União Europeia confirma veto à carne brasileira a partir de setembro


A União Europeia oficializou a proibição da importação de carnes, mel, peixe e tripas produzidos no Brasil. A medida entra em vigor em 3 de setembro e foi confirmada por meio de publicação no Diário Oficial da União Europeia nesta sexta-feira (5).

A decisão havia sido anunciada preliminarmente há cerca de um mês, poucos dias após a entrada em vigor provisória do acordo comercial entre Mercosul e União Europeia. Agora, com a publicação oficial, o Brasil deixa a lista de países autorizados a exportar esses produtos para o bloco europeu.

Segundo a Comissão Europeia, o país não conseguiu demonstrar de forma satisfatória que toda a cadeia produtiva atende às exigências sanitárias adotadas pelo bloco, especialmente em relação ao uso de medicamentos antimicrobianos para tratamento e prevenção de infecções em animais.

Em abril deste ano, o governo brasileiro proibiu parte dos antimicrobianos utilizados para estimular o crescimento e aumentar a produtividade animal. Apesar disso, a avaliação europeia apontou a necessidade de garantias adicionais sobre a rastreabilidade e o controle desses produtos.

Exigências sanitárias

As restrições fazem parte da política europeia de segurança alimentar e saúde pública conhecida como One Health, criada para reduzir o uso excessivo de antibióticos no mundo.

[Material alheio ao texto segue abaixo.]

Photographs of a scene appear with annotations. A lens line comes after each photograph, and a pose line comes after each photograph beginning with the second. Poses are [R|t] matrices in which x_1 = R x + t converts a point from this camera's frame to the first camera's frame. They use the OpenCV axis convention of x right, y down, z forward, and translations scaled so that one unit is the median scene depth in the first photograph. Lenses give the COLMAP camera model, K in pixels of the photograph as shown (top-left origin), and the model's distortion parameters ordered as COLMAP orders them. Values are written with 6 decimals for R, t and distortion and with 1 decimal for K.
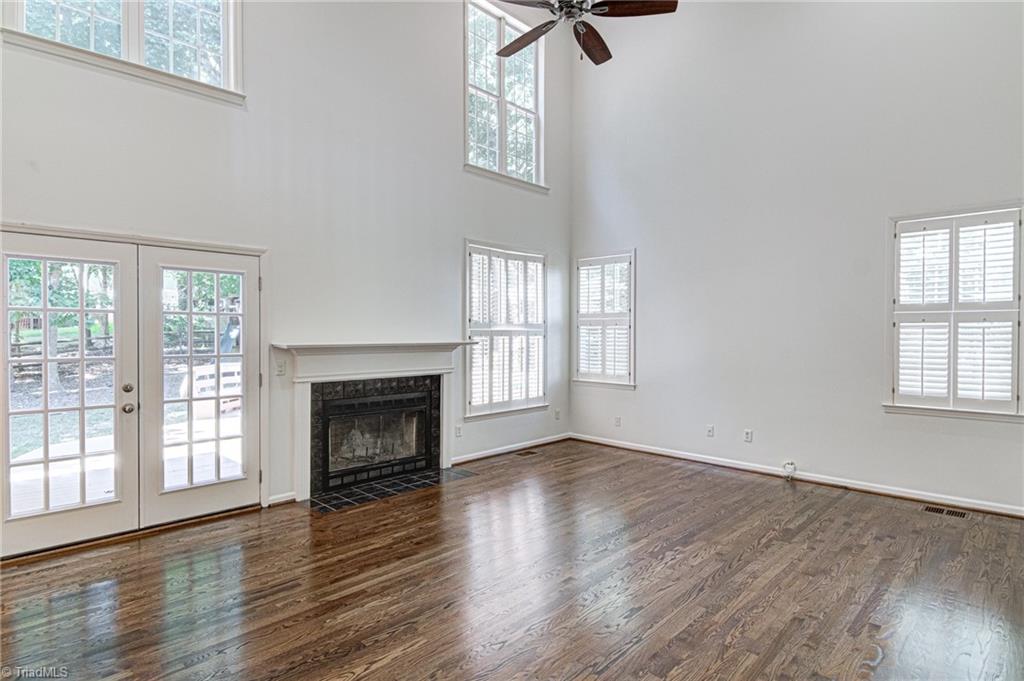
lens RADIAL K [[534.6, 0, 511.9], [0, 534.6, 336.0], [0, 0, 1]] dist [0.009195, -0.004071]
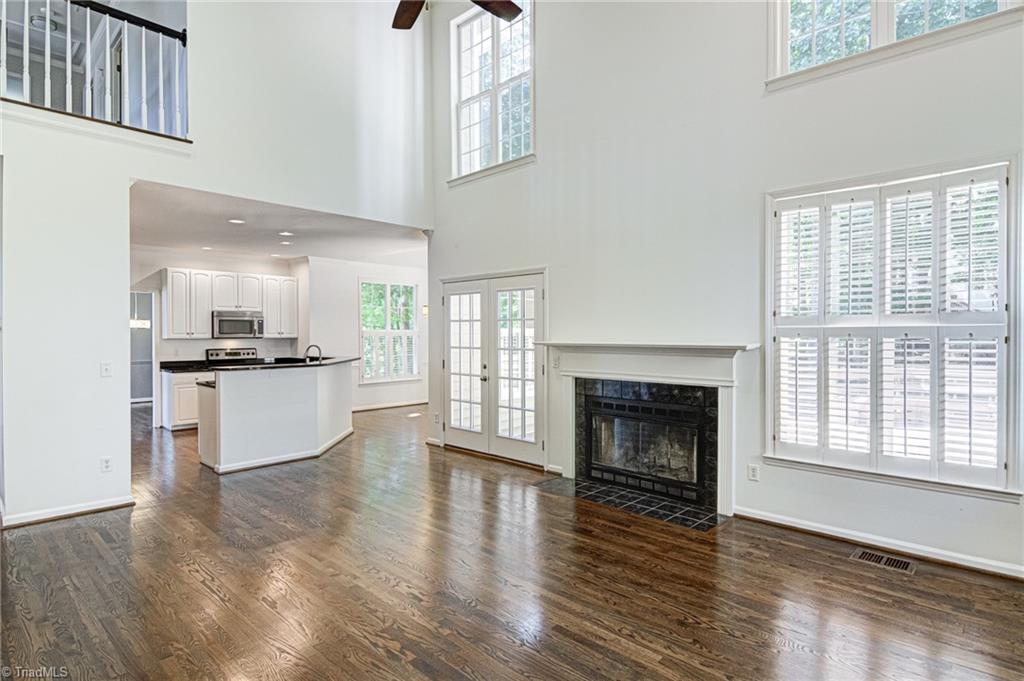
lens RADIAL K [[534.6, 0, 522.4], [0, 534.6, 336.6], [0, 0, 1]] dist [0.009195, -0.004071]
pose [[0.027846, 0.004958, -0.999600, 0.704904], [-0.006001, 0.999971, 0.004793, -0.002120], [0.999594, 0.005865, 0.027875, 0.808220]]
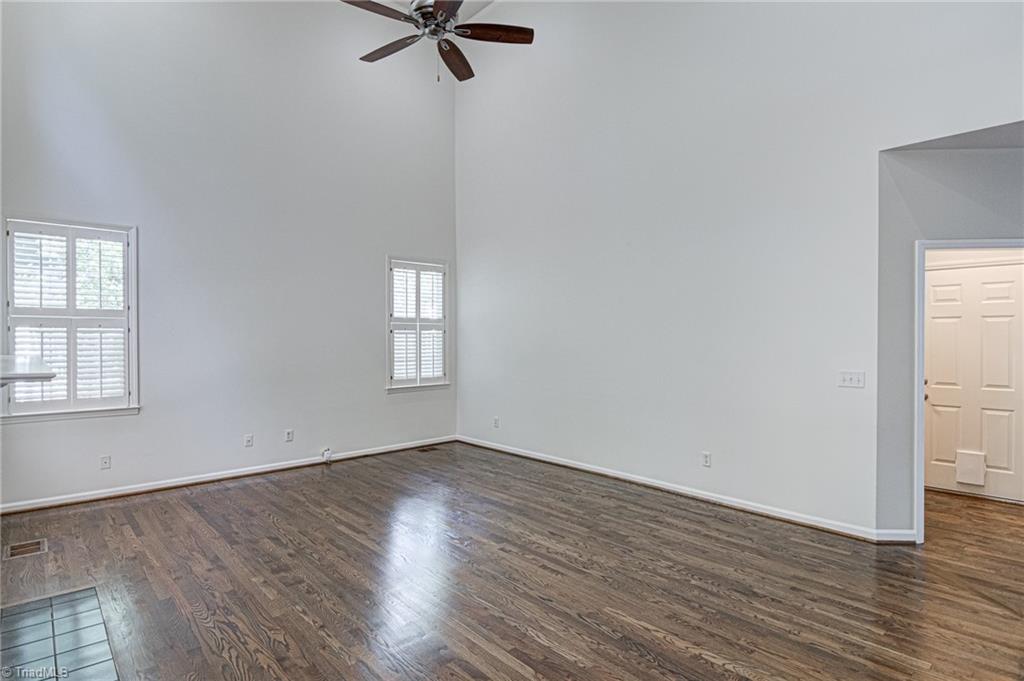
lens RADIAL K [[534.6, 0, 510.1], [0, 534.6, 336.7], [0, 0, 1]] dist [0.009195, -0.004071]
pose [[0.066586, 0.000006, 0.997781, -0.661345], [0.007799, 0.999969, -0.000526, -0.003966], [-0.997750, 0.007817, 0.066584, 0.568788]]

Entre as substâncias citadas nas normas europeias estão virginiamicina, avoparcina, tilosina, espiramicina, avilamicina e bacitracina.

A União Europeia destacou que a medida não significa necessariamente que os produtos brasileiros estejam contaminados. O principal ponto da decisão é regulatório, envolvendo certificação sanitária, rastreabilidade e comprovação documental sobre o uso dos medicamentos ao longo da cadeia produtiva.

Como o Brasil pode retomar as exportações

Para voltar à lista de países autorizados, o Brasil precisará comprovar o cumprimento integral das regras europeias durante todo o ciclo produtivo dos animais destinados à exportação.

Entre as alternativas estão a ampliação das restrições ao uso dos medicamentos questionados ou a criação de mecanismos mais rigorosos de rastreabilidade. Esta última opção é considerada mais complexa por exigir monitoramento detalhado da produção, certificações adicionais e aumento de custos para produtores e frigoríficos.

Setor defende qualidade da produção brasileira

A Associação Brasileira das Indústrias Exportadoras de Carnes (Abiec) reafirmou o posicionamento divulgado anteriormente e destacou que o Brasil possui um dos sistemas sanitários mais reconhecidos internacionalmente.

Segundo a entidade, a carne bovina brasileira atende às exigências de mais de 170 países e segue protocolos rigorosos de controle e rastreabilidade.

A Abiec informou ainda que trabalha em conjunto com o Ministério da Agricultura e Pecuária (Mapa) para desenvolver protocolos capazes de atender às novas exigências europeias.

Já a Associação Brasileira de Proteína Animal (ABPA) afirmou que acompanha a formalização da decisão e demonstrou confiança na capacidade das autoridades brasileiras de comprovar a eficiência dos controles sanitários adotados no país.

A entidade ressaltou que a restrição europeia não está relacionada à identificação de problemas sanitários nos produtos brasileiros, mas ao reconhecimento dos mecanismos de fiscalização e controle utilizados pelo Brasil.